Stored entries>
☆ ☆ ☆ ☆ ☆ ☆ ☆
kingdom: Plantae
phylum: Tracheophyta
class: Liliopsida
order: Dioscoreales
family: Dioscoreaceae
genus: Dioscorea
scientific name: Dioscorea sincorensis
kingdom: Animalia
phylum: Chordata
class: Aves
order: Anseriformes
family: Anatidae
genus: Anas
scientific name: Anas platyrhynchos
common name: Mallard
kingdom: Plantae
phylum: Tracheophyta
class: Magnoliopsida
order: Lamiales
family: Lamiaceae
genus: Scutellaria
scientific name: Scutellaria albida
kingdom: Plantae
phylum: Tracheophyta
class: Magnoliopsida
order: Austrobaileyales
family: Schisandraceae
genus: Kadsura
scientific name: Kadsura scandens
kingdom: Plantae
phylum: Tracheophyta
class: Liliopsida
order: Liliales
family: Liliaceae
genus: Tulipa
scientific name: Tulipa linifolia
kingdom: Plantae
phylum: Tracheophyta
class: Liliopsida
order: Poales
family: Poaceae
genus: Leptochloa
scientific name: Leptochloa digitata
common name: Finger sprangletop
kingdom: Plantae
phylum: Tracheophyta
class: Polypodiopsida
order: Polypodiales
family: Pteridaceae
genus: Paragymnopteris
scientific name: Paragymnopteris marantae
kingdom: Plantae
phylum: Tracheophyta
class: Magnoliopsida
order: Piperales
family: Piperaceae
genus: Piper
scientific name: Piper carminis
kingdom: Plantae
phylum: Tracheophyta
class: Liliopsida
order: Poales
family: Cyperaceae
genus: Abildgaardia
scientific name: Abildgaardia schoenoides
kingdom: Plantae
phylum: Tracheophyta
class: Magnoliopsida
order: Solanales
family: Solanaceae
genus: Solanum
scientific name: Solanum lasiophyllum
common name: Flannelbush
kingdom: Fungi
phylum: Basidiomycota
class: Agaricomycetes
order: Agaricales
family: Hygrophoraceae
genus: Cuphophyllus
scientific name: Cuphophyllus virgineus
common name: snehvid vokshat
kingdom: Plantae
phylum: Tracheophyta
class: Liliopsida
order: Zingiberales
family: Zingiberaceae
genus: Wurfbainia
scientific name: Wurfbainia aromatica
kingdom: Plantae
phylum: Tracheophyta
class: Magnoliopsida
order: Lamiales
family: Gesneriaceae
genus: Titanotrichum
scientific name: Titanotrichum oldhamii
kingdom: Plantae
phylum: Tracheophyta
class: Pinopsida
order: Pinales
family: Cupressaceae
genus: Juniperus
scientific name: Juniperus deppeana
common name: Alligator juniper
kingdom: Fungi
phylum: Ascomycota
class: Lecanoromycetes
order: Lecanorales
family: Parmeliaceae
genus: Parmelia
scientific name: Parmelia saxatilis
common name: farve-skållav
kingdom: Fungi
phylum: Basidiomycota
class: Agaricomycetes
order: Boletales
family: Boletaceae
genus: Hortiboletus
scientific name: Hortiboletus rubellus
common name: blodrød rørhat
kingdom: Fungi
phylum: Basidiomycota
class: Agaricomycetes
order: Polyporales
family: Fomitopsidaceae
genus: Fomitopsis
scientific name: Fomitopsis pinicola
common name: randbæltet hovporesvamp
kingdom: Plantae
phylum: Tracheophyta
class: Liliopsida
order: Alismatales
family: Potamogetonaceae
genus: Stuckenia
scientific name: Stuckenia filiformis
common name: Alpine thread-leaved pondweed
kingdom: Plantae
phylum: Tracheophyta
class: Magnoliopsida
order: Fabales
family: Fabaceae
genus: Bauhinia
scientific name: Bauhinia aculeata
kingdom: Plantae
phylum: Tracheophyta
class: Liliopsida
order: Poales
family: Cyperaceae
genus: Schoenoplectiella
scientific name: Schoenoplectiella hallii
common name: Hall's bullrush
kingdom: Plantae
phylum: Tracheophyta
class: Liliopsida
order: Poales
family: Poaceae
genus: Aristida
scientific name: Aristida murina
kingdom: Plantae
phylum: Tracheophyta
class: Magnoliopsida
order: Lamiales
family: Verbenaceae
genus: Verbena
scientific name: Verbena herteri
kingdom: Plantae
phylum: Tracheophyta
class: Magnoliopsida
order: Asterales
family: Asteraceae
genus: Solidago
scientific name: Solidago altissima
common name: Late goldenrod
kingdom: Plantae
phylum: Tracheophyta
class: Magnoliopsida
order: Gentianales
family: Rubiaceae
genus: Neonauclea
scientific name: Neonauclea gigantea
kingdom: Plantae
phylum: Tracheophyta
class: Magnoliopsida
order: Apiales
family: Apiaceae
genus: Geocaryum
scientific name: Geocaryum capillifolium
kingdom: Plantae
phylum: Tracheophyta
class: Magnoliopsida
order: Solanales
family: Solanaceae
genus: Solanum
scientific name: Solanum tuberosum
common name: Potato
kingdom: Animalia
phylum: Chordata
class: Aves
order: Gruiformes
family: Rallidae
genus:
☆ ☆ ☆ ☆ ☆ ☆ ☆
TASK BRIEF>
Copy the material from the line with "genus: Hortiboletus" to the line with "order: Apiales", replacing "common name" with "vernacular name" and leaving everything else unchanged.

CORRECT RESULT>
genus: Hortiboletus
scientific name: Hortiboletus rubellus
vernacular name: blodrød rørhat
kingdom: Fungi
phylum: Basidiomycota
class: Agaricomycetes
order: Polyporales
family: Fomitopsidaceae
genus: Fomitopsis
scientific name: Fomitopsis pinicola
vernacular name: randbæltet hovporesvamp
kingdom: Plantae
phylum: Tracheophyta
class: Liliopsida
order: Alismatales
family: Potamogetonaceae
genus: Stuckenia
scientific name: Stuckenia filiformis
vernacular name: Alpine thread-leaved pondweed
kingdom: Plantae
phylum: Tracheophyta
class: Magnoliopsida
order: Fabales
family: Fabaceae
genus: Bauhinia
scientific name: Bauhinia aculeata
kingdom: Plantae
phylum: Tracheophyta
class: Liliopsida
order: Poales
family: Cyperaceae
genus: Schoenoplectiella
scientific name: Schoenoplectiella hallii
vernacular name: Hall's bullrush
kingdom: Plantae
phylum: Tracheophyta
class: Liliopsida
order: Poales
family: Poaceae
genus: Aristida
scientific name: Aristida murina
kingdom: Plantae
phylum: Tracheophyta
class: Magnoliopsida
order: Lamiales
family: Verbenaceae
genus: Verbena
scientific name: Verbena herteri
kingdom: Plantae
phylum: Tracheophyta
class: Magnoliopsida
order: Asterales
family: Asteraceae
genus: Solidago
scientific name: Solidago altissima
vernacular name: Late goldenrod
kingdom: Plantae
phylum: Tracheophyta
class: Magnoliopsida
order: Gentianales
family: Rubiaceae
genus: Neonauclea
scientific name: Neonauclea gigantea
kingdom: Plantae
phylum: Tracheophyta
class: Magnoliopsida
order: Apiales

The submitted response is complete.